[WORK ORDER]:
Extend the article below on the County's Official Plan and cement plant emissions by writing what comes after its last sentence.

[DOCUMENT TEXT]:

Touching on how the OP deals with climate crisis, she said human-caused emissions must be reduced drastically, referencing the UN Intergovernmental Panel on Climate Change summary that states: “to save a livable climate, global anthropogenic carbon dioxide emissions must be reduced by 50 per cent by 2030 – nine years from now – and to net zero by 2050.”

“If we want a livable future, our Official Plan must be about how we are going to make these deep cuts. I’d like to look at how the Official Plan deals with the County’s main sources of emissions. I’ll start with the largest, which is the cement plant. For the year 2018, the cement plant reported 533,128 tonnes of CO2 emissions. The plant contributes more to the County carbon footprint than all our other high-emissions activities put together,” she explained. 

Adams noted that though the cement industry has made reductions over the last few decades, and is aspiring to make more, meeting the necessary target on time by changing technology would be virtually impossible.
“Even if it weren’t, their approach to “sustainability” is not coherent with reality: it is taken with a vision to maintaining if not increasing the astronomical global demand for cement. Carbon emissions are not the only threat related to cement. The cement industry is hugely extractive and has a devastating ecological footprint,” she said. “This has huge repercussions for the County economy and beyond. But the repercussions of failing to make the cuts will be far greater. It’s going to take an almost unthinkable adjustment in the way we live, and in our vision of the future.”

[Dataset entries]
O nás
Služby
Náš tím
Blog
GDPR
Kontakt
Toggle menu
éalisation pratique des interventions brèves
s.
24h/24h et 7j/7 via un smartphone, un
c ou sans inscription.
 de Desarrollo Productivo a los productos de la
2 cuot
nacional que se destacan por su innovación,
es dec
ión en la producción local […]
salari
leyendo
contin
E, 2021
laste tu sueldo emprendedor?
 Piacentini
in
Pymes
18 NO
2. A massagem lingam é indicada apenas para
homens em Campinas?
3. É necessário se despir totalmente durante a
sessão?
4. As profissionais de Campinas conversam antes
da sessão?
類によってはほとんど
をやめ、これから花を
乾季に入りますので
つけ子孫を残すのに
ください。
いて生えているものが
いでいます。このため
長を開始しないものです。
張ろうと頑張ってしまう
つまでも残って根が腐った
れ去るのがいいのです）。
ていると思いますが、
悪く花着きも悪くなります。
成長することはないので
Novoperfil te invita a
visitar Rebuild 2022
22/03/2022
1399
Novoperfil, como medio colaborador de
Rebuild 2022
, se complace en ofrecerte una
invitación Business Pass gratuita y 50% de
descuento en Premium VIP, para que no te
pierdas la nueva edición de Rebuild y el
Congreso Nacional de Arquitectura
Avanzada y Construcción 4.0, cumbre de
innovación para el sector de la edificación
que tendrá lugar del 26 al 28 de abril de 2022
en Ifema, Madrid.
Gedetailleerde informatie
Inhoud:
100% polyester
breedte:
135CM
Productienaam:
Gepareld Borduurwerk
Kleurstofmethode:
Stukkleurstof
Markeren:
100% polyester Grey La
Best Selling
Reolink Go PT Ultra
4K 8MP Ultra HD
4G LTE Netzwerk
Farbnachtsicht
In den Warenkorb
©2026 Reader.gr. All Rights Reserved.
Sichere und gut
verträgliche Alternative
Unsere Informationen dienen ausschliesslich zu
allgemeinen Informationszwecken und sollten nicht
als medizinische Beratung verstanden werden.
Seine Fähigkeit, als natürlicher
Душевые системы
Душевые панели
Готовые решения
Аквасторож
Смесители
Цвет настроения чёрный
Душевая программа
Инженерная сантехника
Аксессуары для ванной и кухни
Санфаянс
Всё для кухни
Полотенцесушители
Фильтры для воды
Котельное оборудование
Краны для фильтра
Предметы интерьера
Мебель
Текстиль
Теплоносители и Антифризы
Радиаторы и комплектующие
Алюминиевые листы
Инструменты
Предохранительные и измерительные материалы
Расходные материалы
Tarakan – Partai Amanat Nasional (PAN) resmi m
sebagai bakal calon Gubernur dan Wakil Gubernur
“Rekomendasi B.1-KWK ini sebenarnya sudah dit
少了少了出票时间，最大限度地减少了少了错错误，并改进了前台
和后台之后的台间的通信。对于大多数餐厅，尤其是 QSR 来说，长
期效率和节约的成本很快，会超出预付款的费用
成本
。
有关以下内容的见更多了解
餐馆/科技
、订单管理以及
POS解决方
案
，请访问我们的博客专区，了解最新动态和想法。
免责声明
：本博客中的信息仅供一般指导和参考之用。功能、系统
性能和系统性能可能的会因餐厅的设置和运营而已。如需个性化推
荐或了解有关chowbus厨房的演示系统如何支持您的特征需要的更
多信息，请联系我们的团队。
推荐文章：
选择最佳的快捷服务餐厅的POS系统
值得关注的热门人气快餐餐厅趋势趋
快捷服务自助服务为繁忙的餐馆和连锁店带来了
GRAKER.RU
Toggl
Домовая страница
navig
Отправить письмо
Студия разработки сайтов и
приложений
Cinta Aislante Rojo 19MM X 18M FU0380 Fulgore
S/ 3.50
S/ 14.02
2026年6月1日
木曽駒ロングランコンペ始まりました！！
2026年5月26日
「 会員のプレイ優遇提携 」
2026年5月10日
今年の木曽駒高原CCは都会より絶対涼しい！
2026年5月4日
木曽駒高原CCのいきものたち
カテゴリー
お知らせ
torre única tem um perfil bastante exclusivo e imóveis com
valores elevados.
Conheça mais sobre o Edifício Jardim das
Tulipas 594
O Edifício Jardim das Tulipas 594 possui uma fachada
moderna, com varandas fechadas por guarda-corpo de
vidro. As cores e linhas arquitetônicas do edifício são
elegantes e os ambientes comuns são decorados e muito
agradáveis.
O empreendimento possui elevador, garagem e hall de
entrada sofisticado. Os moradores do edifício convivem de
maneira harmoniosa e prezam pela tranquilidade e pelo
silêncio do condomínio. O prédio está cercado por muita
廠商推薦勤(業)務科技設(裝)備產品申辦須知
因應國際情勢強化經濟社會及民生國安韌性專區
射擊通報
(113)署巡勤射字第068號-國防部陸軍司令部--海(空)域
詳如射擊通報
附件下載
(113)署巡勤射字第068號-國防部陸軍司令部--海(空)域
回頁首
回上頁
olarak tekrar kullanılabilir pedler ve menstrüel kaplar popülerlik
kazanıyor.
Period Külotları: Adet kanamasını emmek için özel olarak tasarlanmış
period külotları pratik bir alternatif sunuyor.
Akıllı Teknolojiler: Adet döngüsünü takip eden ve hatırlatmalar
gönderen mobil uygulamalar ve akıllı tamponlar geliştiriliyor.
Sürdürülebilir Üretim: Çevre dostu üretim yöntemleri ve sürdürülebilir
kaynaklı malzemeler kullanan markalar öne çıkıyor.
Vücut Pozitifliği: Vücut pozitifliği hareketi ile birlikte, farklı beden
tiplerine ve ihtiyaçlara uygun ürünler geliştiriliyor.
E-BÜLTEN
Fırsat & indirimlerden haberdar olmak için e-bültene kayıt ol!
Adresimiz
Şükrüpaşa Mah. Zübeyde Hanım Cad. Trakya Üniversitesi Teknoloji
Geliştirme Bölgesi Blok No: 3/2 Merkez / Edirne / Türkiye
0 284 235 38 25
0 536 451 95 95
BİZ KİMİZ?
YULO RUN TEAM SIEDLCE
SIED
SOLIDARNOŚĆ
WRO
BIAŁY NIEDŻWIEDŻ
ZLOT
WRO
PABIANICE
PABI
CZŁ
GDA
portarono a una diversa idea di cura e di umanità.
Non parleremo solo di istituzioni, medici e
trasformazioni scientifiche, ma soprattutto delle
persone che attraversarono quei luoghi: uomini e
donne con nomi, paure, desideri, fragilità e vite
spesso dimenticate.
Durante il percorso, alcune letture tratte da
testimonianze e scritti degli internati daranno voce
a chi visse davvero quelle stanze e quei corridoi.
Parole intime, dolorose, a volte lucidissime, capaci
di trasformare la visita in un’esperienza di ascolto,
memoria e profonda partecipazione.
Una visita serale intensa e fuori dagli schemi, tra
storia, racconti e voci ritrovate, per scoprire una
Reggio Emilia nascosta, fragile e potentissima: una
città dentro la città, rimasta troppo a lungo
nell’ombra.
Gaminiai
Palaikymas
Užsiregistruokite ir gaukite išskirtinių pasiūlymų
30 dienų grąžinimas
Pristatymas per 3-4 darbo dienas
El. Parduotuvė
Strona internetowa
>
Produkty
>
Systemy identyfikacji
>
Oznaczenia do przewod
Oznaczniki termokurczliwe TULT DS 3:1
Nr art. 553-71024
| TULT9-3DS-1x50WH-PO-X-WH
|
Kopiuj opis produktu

[EXERCISE RESPONSE]:
Adams said one the reduction factors are taken into consideration; it becomes clear that we must reduce our overall fleet of vehicles by about 90 per cent by 2030. 

“Basically, this means we cannot have personal cars, and that the transportation emissions we make must be spent on essential uses only, such as distribution of food and emergency transportation. Even if we follow this, staying within our carbon budget here is going to require unprecedented social reorganization. Although it pays lip service to the ideas of people walking and biking more, the County Official Plan just doesn’t grasp the reality of the emissions cuts we need to make,” she explained. 

She noted several areas of the OP that do not work, such as recommending high standards for green building design – which she said would be “optional.”

“The Plan makes a vague reference to retrofits for older buildings. Here, small-scale energy-efficiency investments are affordable. But the deep retrofits needed to achieve even a 40 percent emission reduction are too expensive for most property owners and would require significant funding. This leaves us a long way from the 90 per cent reduction we need to make,” Adams continued. “It is going to require an unprecedented effort in public planning to even heat only essential County buildings while staying within the carbon budget. Not only does the proposed Official Plan completely ignore this responsibility, it lays the foundation to expand our climate destruction with more resorts and subdivisions. Reality tells us we cannot afford to expand the land area covered by buildings, period.”

Adams stated the draft OP must be rejected and that it is planning for a world that no longer exists, and is not coming back.
“We need a plan for facing reality with courage and solidarity. We share a common planet and we face a common future,” she said.

Coun. MacNaughton shared common concerns with Adams, noting there are some items within her deputation that MacNaughton thinks could be actionable.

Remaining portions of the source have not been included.